4. Indenização por dano estético, quando cabível, e outras verbas trabalhistas em aberto, como saldo de salário, férias, 13º proporcional e FGTS não sacado. Essas parcelas, por sua natureza estritamente patrimonial, sempre puderam ser cobradas pelo espólio.

5. Seguro de vida em grupo, se houver previsão em convenção ou acordo coletivo. Esse valor costuma ser pago diretamente aos beneficiários indicados na apólice e segue regras próprias, separadas da ação trabalhista.

O que a família do trabalhador deve fazer na prática

A decisão do TRT-3 é animadora, mas, para transformar esse direito em dinheiro na conta, a família precisa seguir alguns passos. Reunimos abaixo um caminho prático, em linguagem simples, para quem está vivendo esse momento.

Passo 1 — Reunir documentos básicos. Certidão de óbito, carteira de trabalho, contracheques, exames médicos, laudos do acidente, comunicação de acidente de trabalho (CAT) e qualquer documento que mostre o vínculo com a empresa e a causa da morte. Esses papéis são a base de qualquer ação futura.

Passo 2 — Abrir o inventário. Mesmo que o trabalhador tenha deixado poucos bens, é o inventário que vai definir quem é o inventariante e quem são os herdeiros. Sem inventário aberto, o espólio não tem como ser representado em juízo.

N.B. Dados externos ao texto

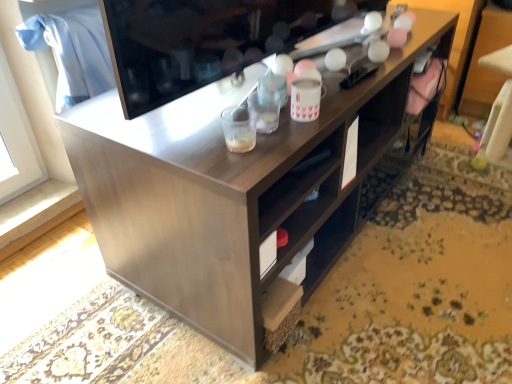
Where is `free space to the back side of white ceramic mug at upper center, which appears as the second beverage when viewed from the left`? The width and height of the screenshot is (512, 384). free space to the back side of white ceramic mug at upper center, which appears as the second beverage when viewed from the left is located at coordinates (323, 87).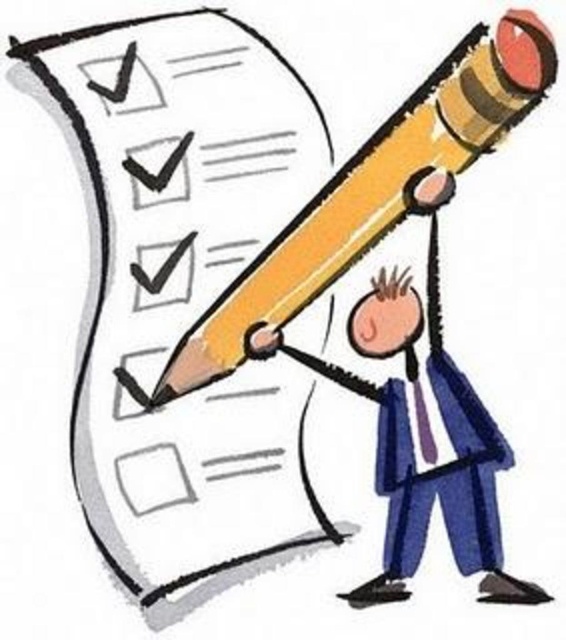
You are an observer looking at the image. You notice the yellow matte pencil at upper center and the blue fabric business suit at lower right. Which object is positioned higher in the image?

The yellow matte pencil at upper center is positioned higher than the blue fabric business suit at lower right.

You are an architect reviewing a blueprint. You notice two points marked on the drawing at coordinates point (294, 301) and point (395, 461). Which point is closer to the viewer?

Point (294, 301) is closer to the viewer than point (395, 461).

You are an artist trying to draw the scene described. When drawing the yellow matte pencil at upper center and the pink matte head at center, should you make the pencil wider than the head?

The yellow matte pencil at upper center might be wider than pink matte head at center according to the description, so you should draw the pencil wider than the head.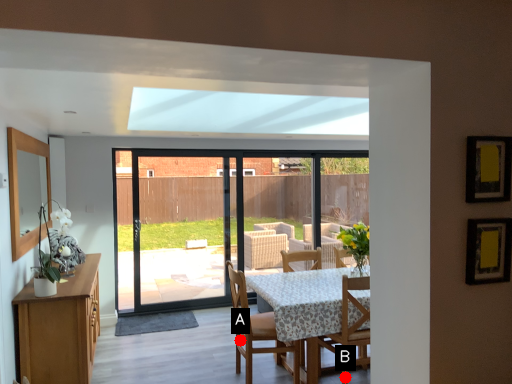
Question: Two points are circled on the image, labeled by A and B beside each circle. Which point appears farthest from the camera in this image?

Choices:
 (A) A is further
 (B) B is further

Answer: (A)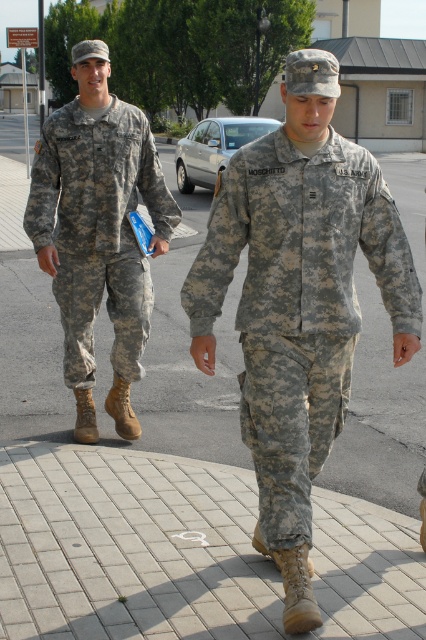
What do you see at coordinates (204, 353) in the screenshot?
I see `light skin tone flesh at center` at bounding box center [204, 353].

Who is more forward, (201, 346) or (412, 348)?

Positioned in front is point (412, 348).

Identify the location of light skin tone flesh at center. The width and height of the screenshot is (426, 640). (204, 353).

Can you confirm if camouflage fabric uniform at left is wider than matte skin hand at center?

Indeed, camouflage fabric uniform at left has a greater width compared to matte skin hand at center.

Between point (32, 237) and point (403, 355), which one is positioned behind?

The point (32, 237) is more distant.

Find the location of a particular element. The width and height of the screenshot is (426, 640). camouflage fabric uniform at left is located at coordinates (98, 228).

Between camouflage fabric uniform at left and light skin tone flesh at center, which one appears on the left side from the viewer's perspective?

Answer: camouflage fabric uniform at left is more to the left.

What do you see at coordinates (98, 228) in the screenshot? This screenshot has width=426, height=640. I see `camouflage fabric uniform at left` at bounding box center [98, 228].

What are the coordinates of `camouflage fabric uniform at left` in the screenshot? It's located at pos(98,228).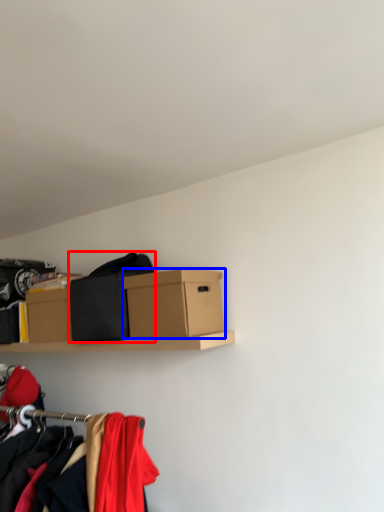
Question: Which object appears closest to the camera in this image, clothing (highlighted by a red box) or box (highlighted by a blue box)?

Choices:
 (A) clothing
 (B) box

Answer: (B)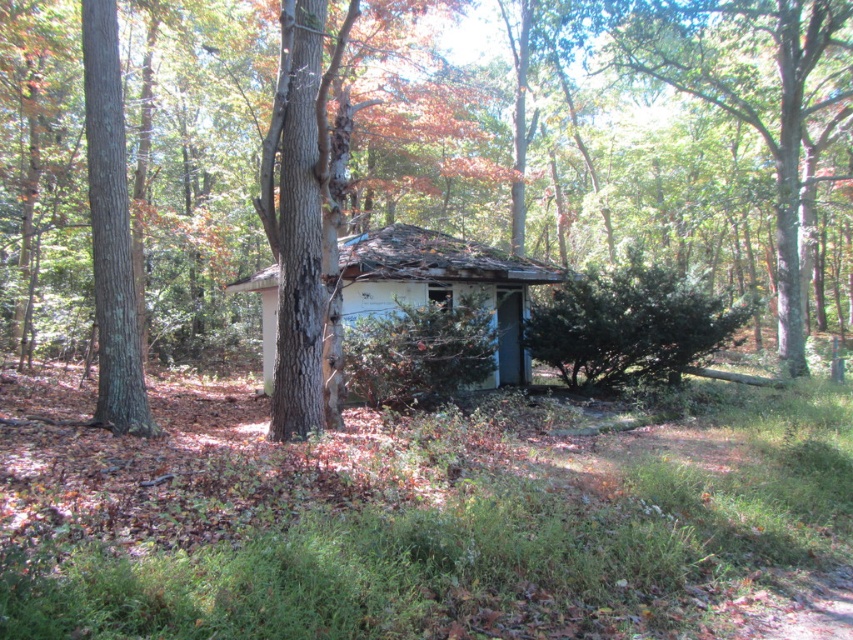
Question: Does white weathered hut at center have a smaller size compared to brown rough tree at left?

Choices:
 (A) no
 (B) yes

Answer: (A)

Question: Can you confirm if green leafy tree at upper right is positioned below white weathered hut at center?

Choices:
 (A) yes
 (B) no

Answer: (B)

Question: Which of these objects is positioned closest to the white weathered hut at center?

Choices:
 (A) brown rough tree at left
 (B) green leafy tree at upper right

Answer: (A)

Question: Among these points, which one is nearest to the camera?

Choices:
 (A) (0, 74)
 (B) (801, 125)
 (C) (495, 285)
 (D) (122, 164)

Answer: (D)

Question: Does white weathered hut at center come in front of brown rough tree at left?

Choices:
 (A) yes
 (B) no

Answer: (B)

Question: Which object is positioned farthest from the brown rough tree at center?

Choices:
 (A) brown rough tree at left
 (B) white weathered hut at center
 (C) green leafy tree at upper right

Answer: (A)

O inventário pode ser judicial ou, em alguns casos, feito em cartório.

Passo 3 — Pedir o benefício no INSS. A pensão por morte deve ser solicitada o quanto antes pelos dependentes — geralmente cônjuge, companheiro(a) e filhos menores ou inválidos. Esse pedido corre em paralelo à discussão na Justiça do Trabalho e não impede a ação contra a empresa.

Passo 4 — Procurar um advogado trabalhista. A ação para cobrar indenização por morte é tecnicamente complexa: envolve perícia, cálculo de pensionamento, prova do nexo entre a morte e o trabalho e, agora, a discussão sobre legitimidade do espólio. Um profissional especializado faz diferença direta no valor recebido.

Passo 5 — Ficar atento ao prazo. Em ações trabalhistas, existe um prazo para cobrar direitos (prescrição). Deixar o tempo passar pode reduzir o valor a receber ou até inviabilizar a ação.

Por que essa decisão importa para o trabalhador comum

Muita gente acredita que, quando o trabalhador morre, “acabou” — que a família só teria direito à pensão do INSS e, no máximo, aos valores que estavam em conta. A decisão do TRT-3 deixa claro que não é assim. A obrigação da empresa de reparar o dano causado por um acidente ou doença do trabalho não desaparece com o falecimento. Ela permanece, e quem deve ser reparado é a família que ficou.

Esse entendimento tem efeito prático em três frentes:

  • Acesso à Justiça do Trabalho: evita que a família seja empurrada para a Justiça Comum, mais lenta e custosa.
  • Preservação do patrimônio familiar: garante que valores muitas vezes essenciais para a sobrevivência da casa — pensões, indenizações e verbas rescisórias — sejam efetivamente pagos.
  • Função preventiva: empresas que sabem que serão cobradas mesmo após a morte do empregado tendem a investir mais em segurança do trabalho.

Para o trabalhador comum, a mensagem é direta: se houve morte em decorrência do trabalho, há, sim, caminho jurídico para a família buscar reparação completa — e não apenas o benefício previdenciário. O primeiro passo é entender que esse direito existe; o segundo é procurar orientação especializada para exercê-lo dentro do prazo.

Conclusão: o que guardar dessa decisão

O TRT-3 firmou um entendimento importante ao reconhecer que a indenização por morte do trabalhador integra o espólio e pode ser cobrada pelos herdeiros na Justiça do Trabalho. Para a família, isso significa que o direito à reparação não se perde com a morte e pode ser exercido por meio do inventariante.

Se você está passando por uma situação parecida, o caminho prático é claro: abra o inventário, organize os documentos do trabalho e do acidente, solicite a pensão por morte no INSS e procure um advogado trabalhista de confiança para avaliar a ação contra a empresa. Decisões como essa do TRT-3 mostram que a Justiça do Trabalho tem se sensibilizado com a realidade das famílias atingidas por acidentes e doenças ocupacionais — e que vale a pena buscar o que é de direito.


Referências

  • Acórdão da 11ª Turma do Tribunal Regional do Trabalho da 3ª Região (TRT-3), conforme reportagem da Conjur.